■ Lesetext ■
------------------------------------------------------------

Arbeiter-Radio-Klub Chemnitz

1924 erfolgte die Gründung des Arbeiter Radio Klub (ARK) in Berlin. Gründungsmitglieder waren viele ehemalige Funker bzw. Nachrichtensoldaten, Sozialisten, Gewerkschaftler auch KPD Mitglieder. Satzungsziele waren u.a.  

  • Zusammenschluss aller am Radiowesen Interessierter aus Kreisen der werktätigen Bevölkerung in Deutschland; 
  • die Errungenschaften des Radiowesens in den Dienst der kulturellen Bestrebungen der Arbeiterschaft zu stellen; 
  • Verständnis für die Radiotechnik zu wecken und zu fördern und Einwirkungen auf die das Radiowesen bestimmende Gesetzgebung.

So formierte sich auch in Chemnitz nach Gründung  des bürgerlich geprägten  "Chemnitzer Radio-Clubs" frühzeitig eine Ortsgruppe des Arbeiter-Radio-Klubs.

Es gibt u.a. einen direkten Bezug zu demobilisierten Nachrichtensoldaten des 1. Weltkriegs und deren revolutionäre Einstellung. Chemnitz war traditionell auch eine Garnisonstadt mit mehreren Kasernen. In der sog. „104er“ – Kaserne fanden in dieser Zeit regelmäßig Bastel- und Telegrafie-Kurse statt. Das ist möglicherweise ein Hinweis, dass hier die „Kameraden“ ein neues zu Hause fanden.

------------------------------------------------------------

■ Einträge im Datensatz ■
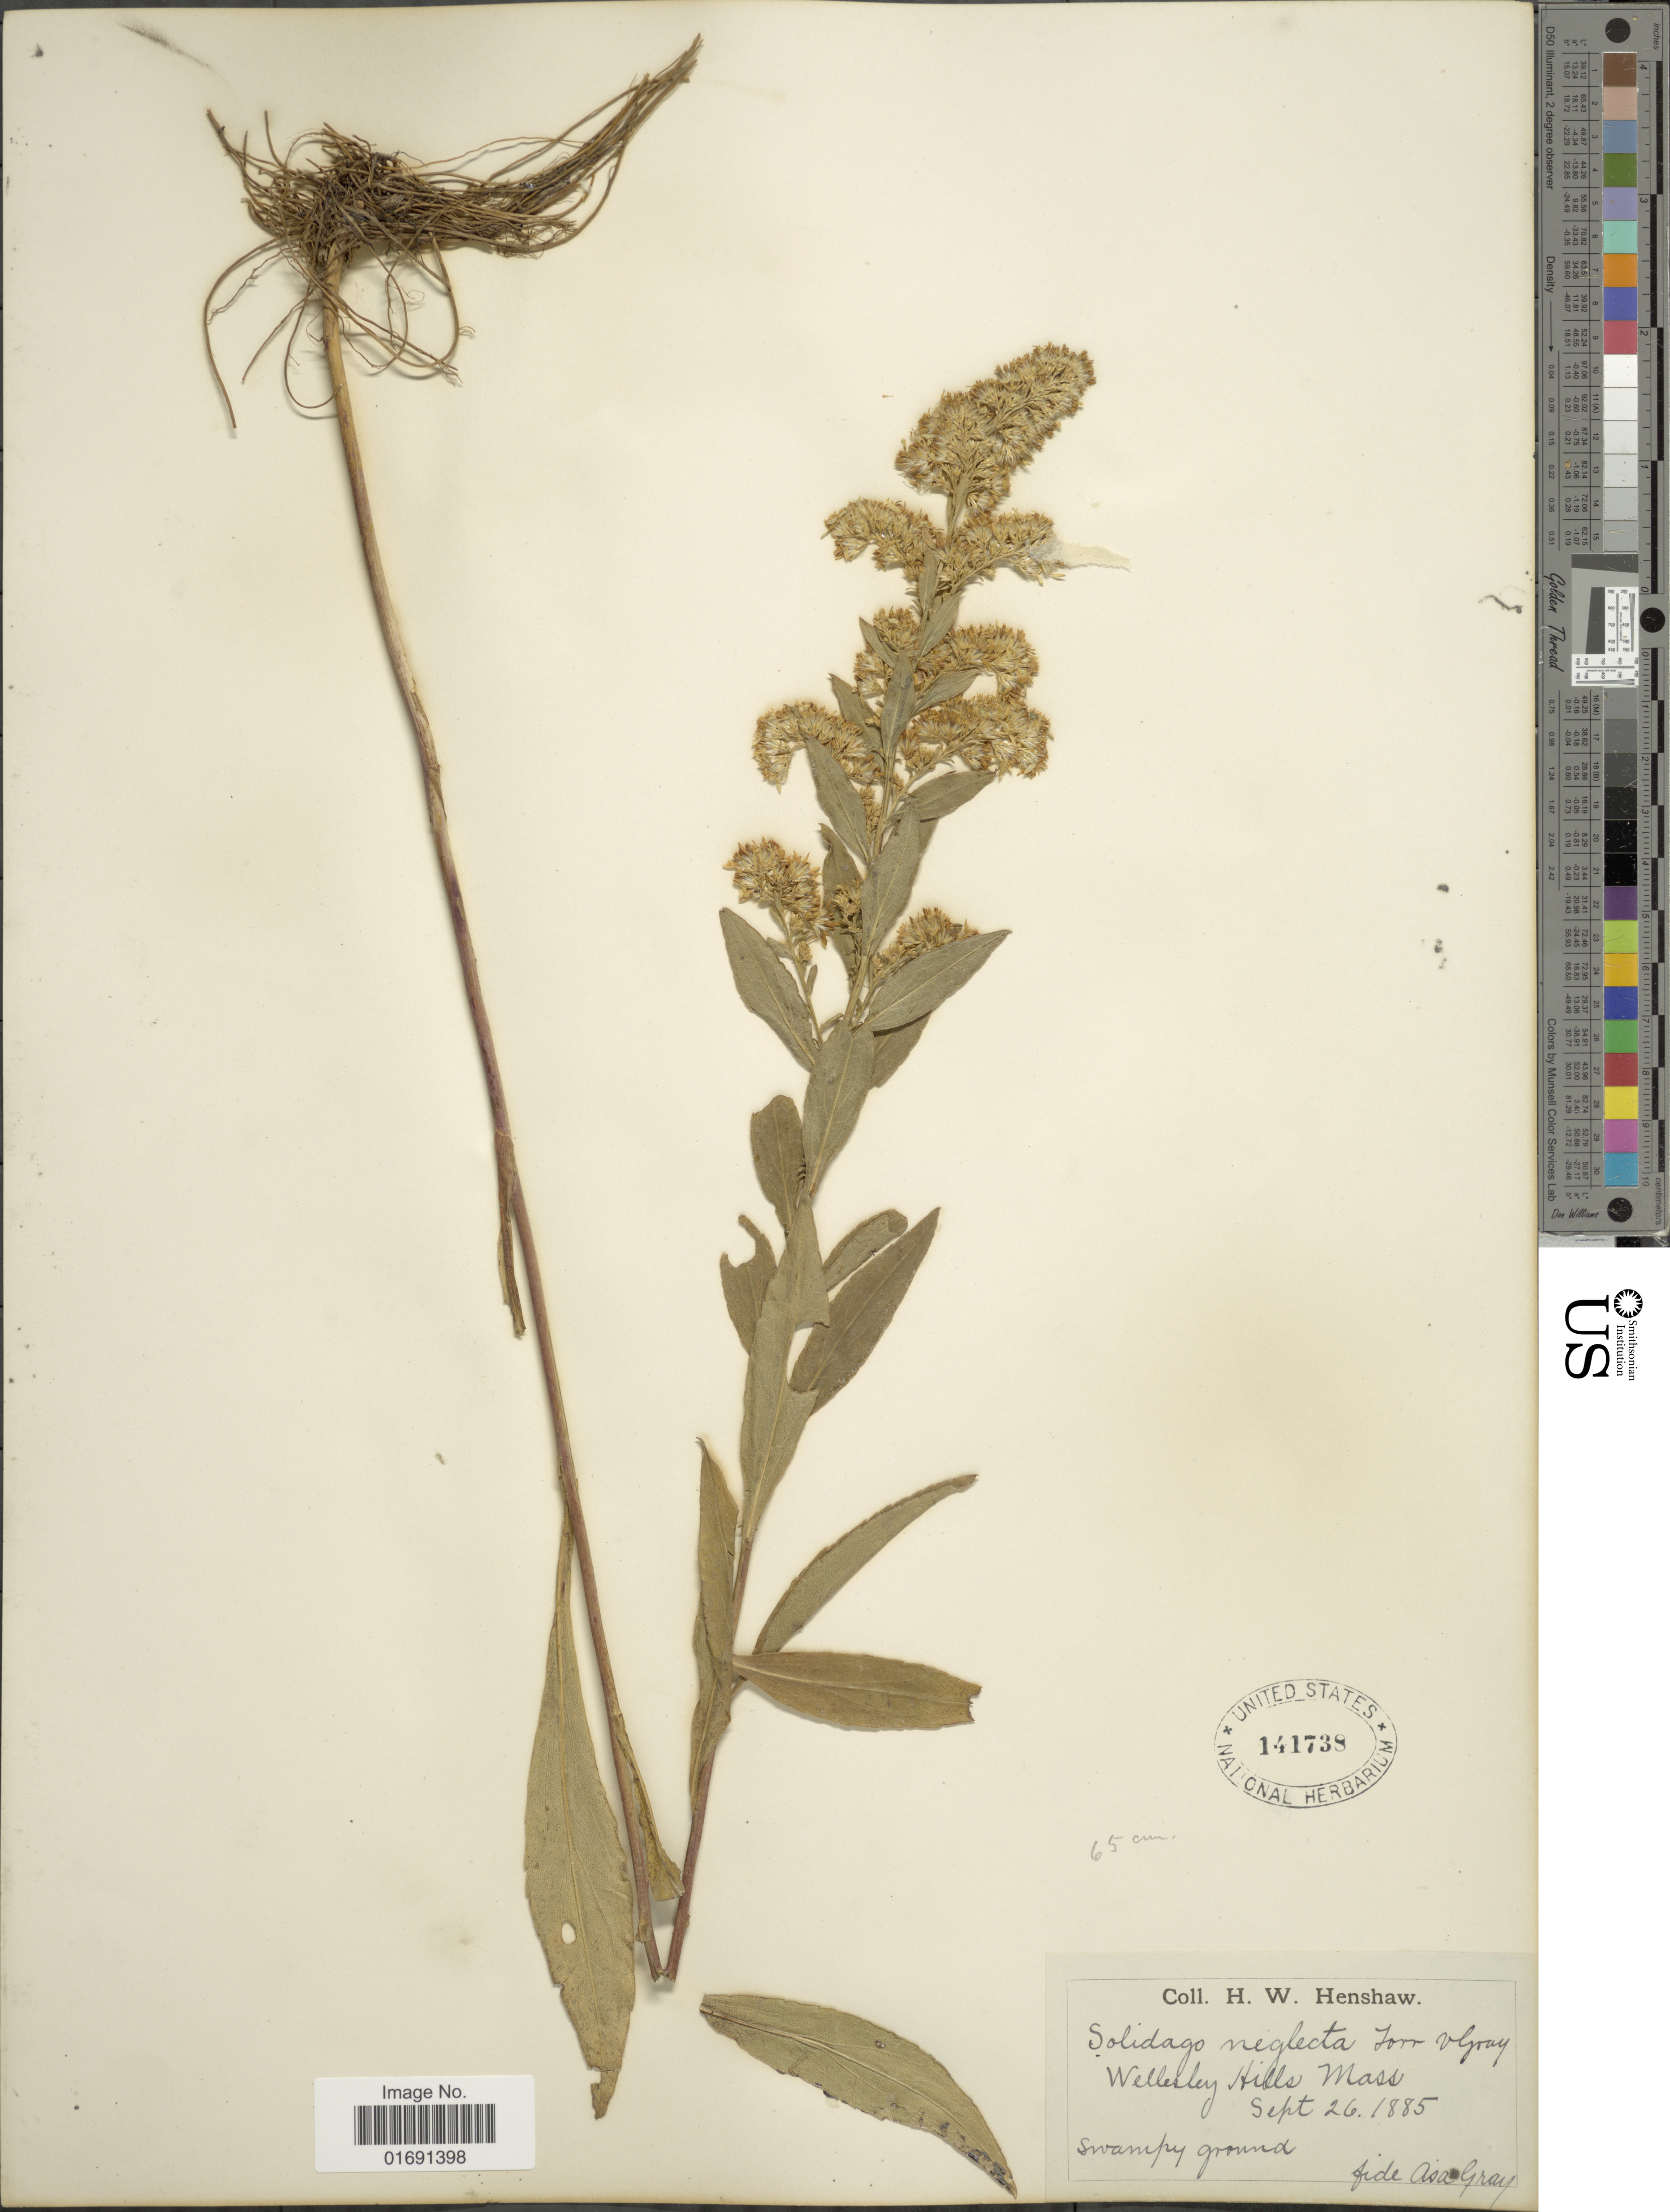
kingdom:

------------------------------------------------------------

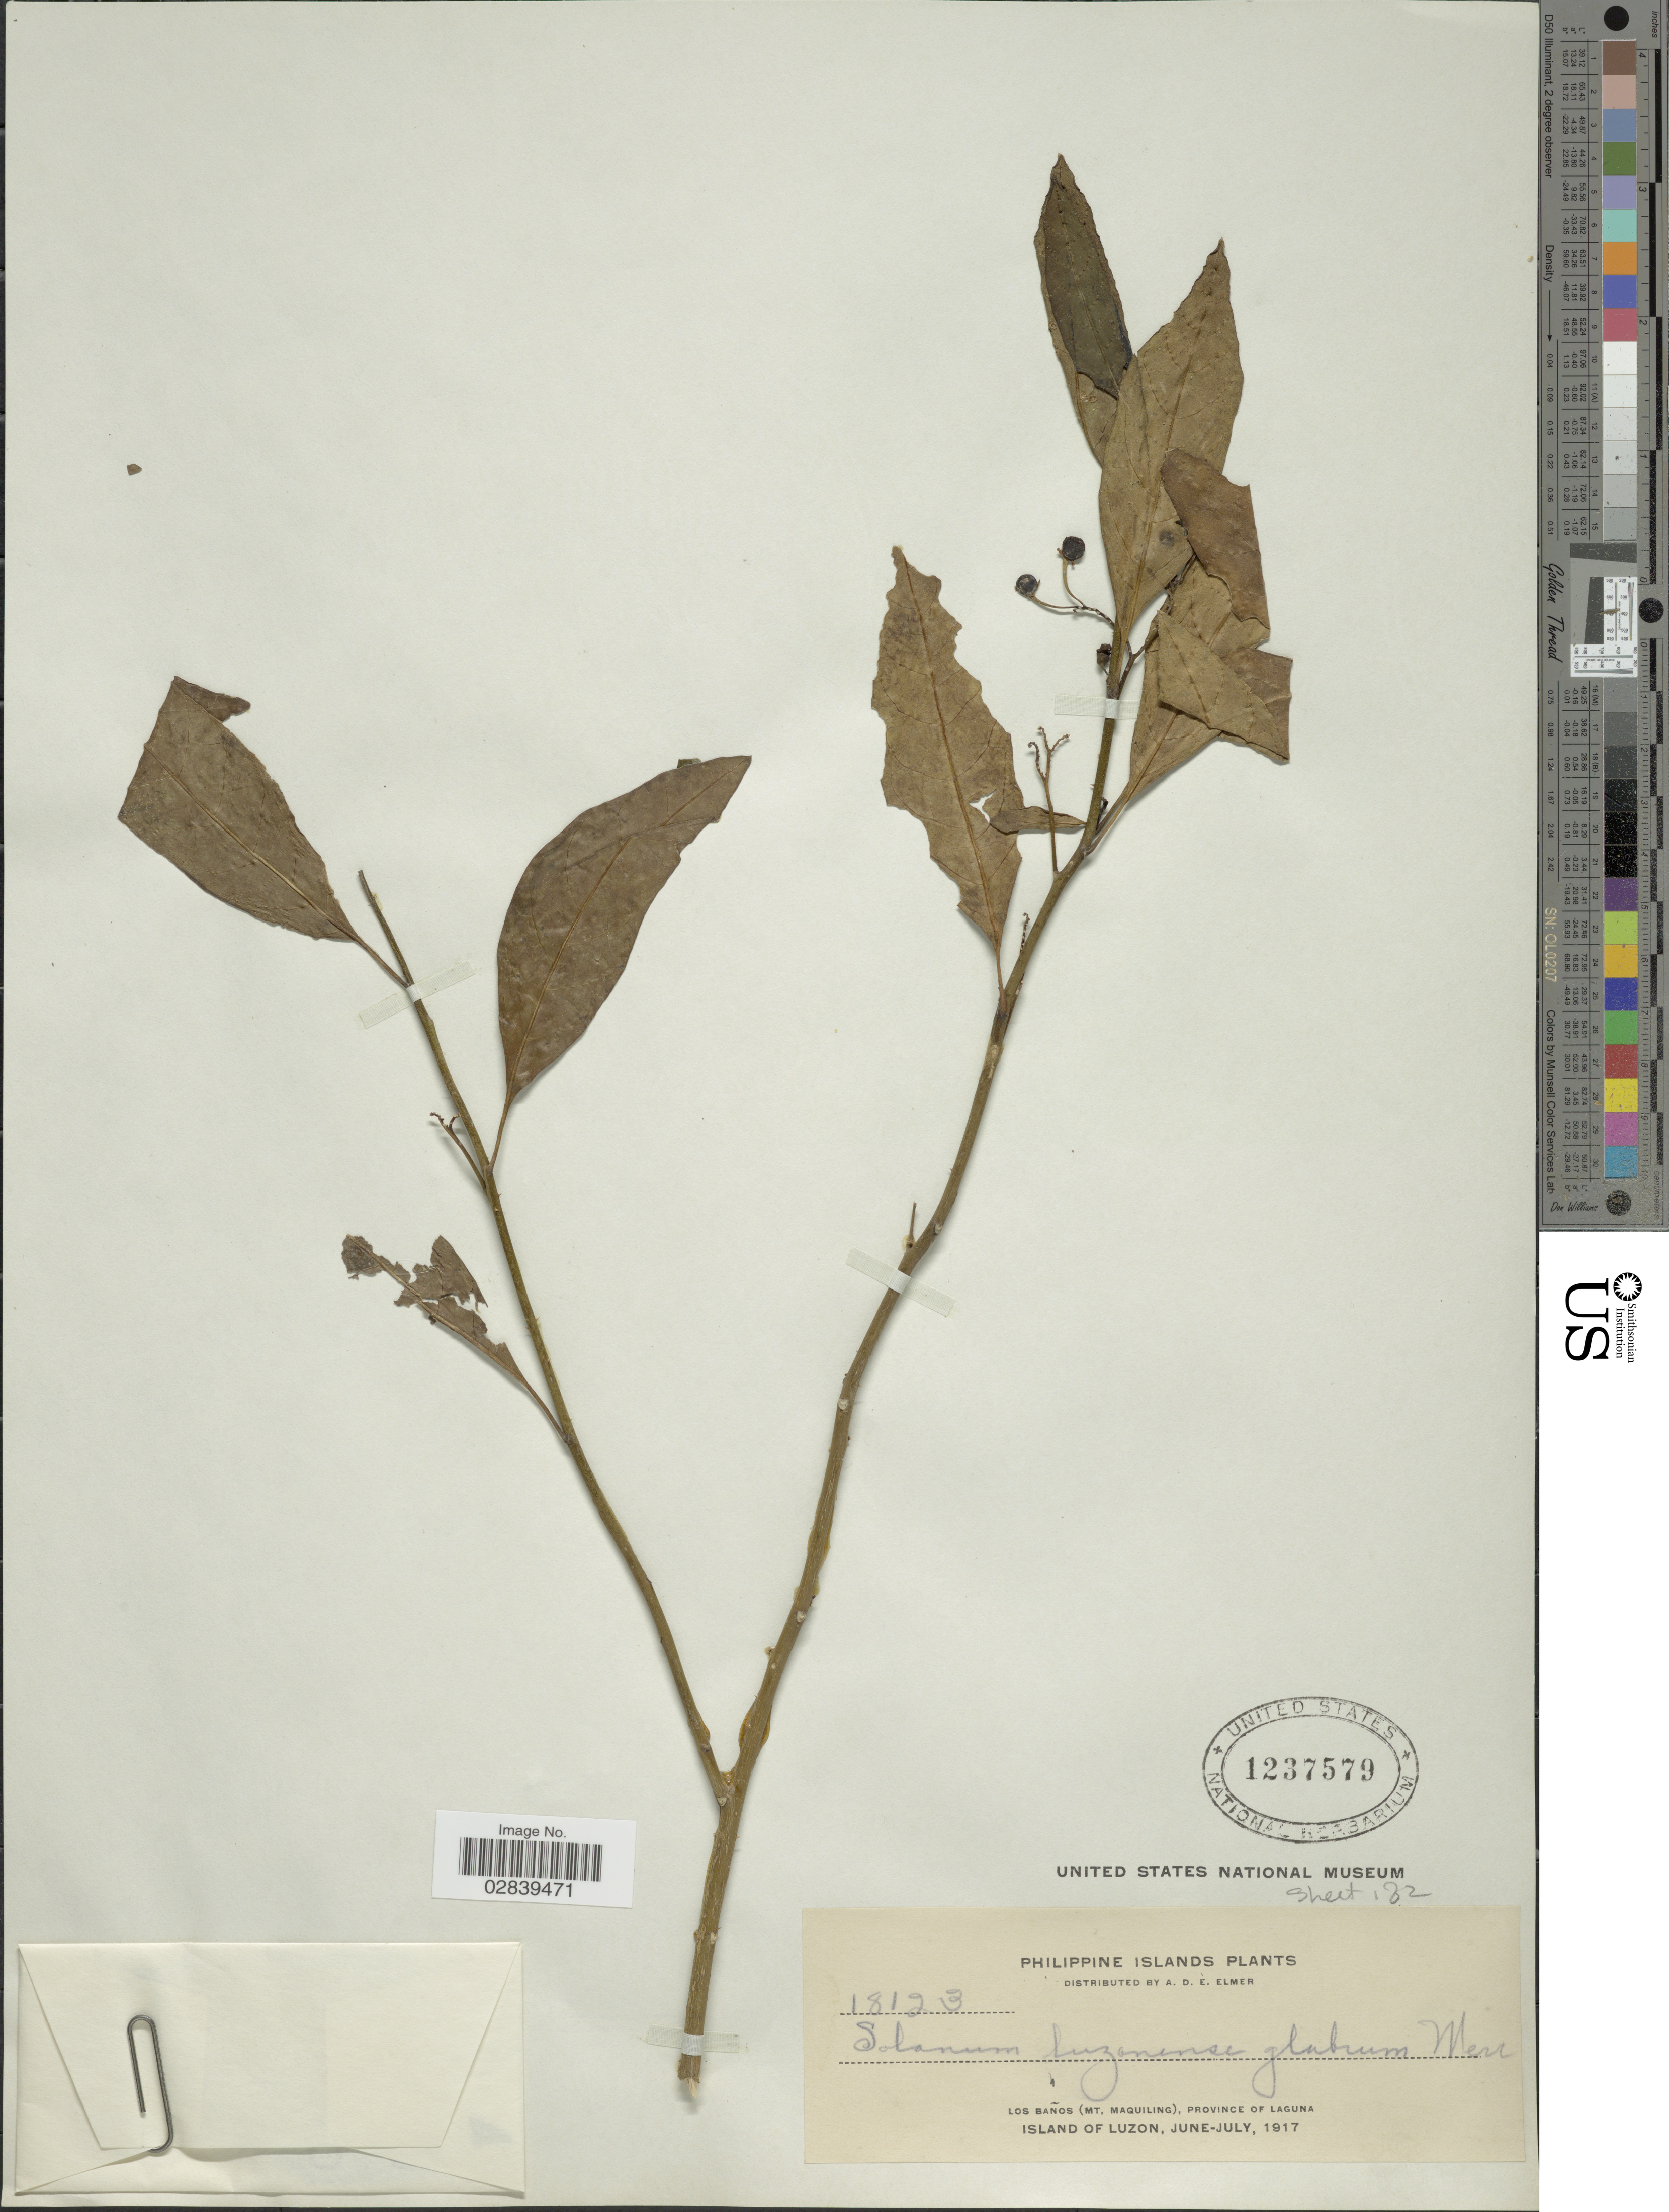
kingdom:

------------------------------------------------------------

■ Anweisung A ■
Geben Sie den Abschnitt des Lesetexts wieder, der bei den Worten "1924 erfolgte die" beginnt und nach "Ortsgruppe des Arbeiter-Radio-Klubs." endet, und ersetzen Sie darin "Ortsgruppe" durch "Ortsverband".
■ Anweisung B ■
Was fand laut dem Lesetext in der sogenannten „104er“-Kaserne regelmäßig statt?
Die Daten sind eigenständiges Material und gehören nicht zum Lesetext.

■ Schriftliche Antwort A ■
1924 erfolgte die Gründung des Arbeiter Radio Klub (ARK) in Berlin. Gründungsmitglieder waren viele ehemalige Funker bzw. Nachrichtensoldaten, Sozialisten, Gewerkschaftler auch KPD Mitglieder. Satzungsziele waren u.a.  

  • Zusammenschluss aller am Radiowesen Interessierter aus Kreisen der werktätigen Bevölkerung in Deutschland; 
  • die Errungenschaften des Radiowesens in den Dienst der kulturellen Bestrebungen der Arbeiterschaft zu stellen; 
  • Verständnis für die Radiotechnik zu wecken und zu fördern und Einwirkungen auf die das Radiowesen bestimmende Gesetzgebung.

So formierte sich auch in Chemnitz nach Gründung  des bürgerlich geprägten  "Chemnitzer Radio-Clubs" frühzeitig eine Ortsverband des Arbeiter-Radio-Klubs.

■ Schriftliche Antwort B ■
Bastel- und Telegrafie-Kurse.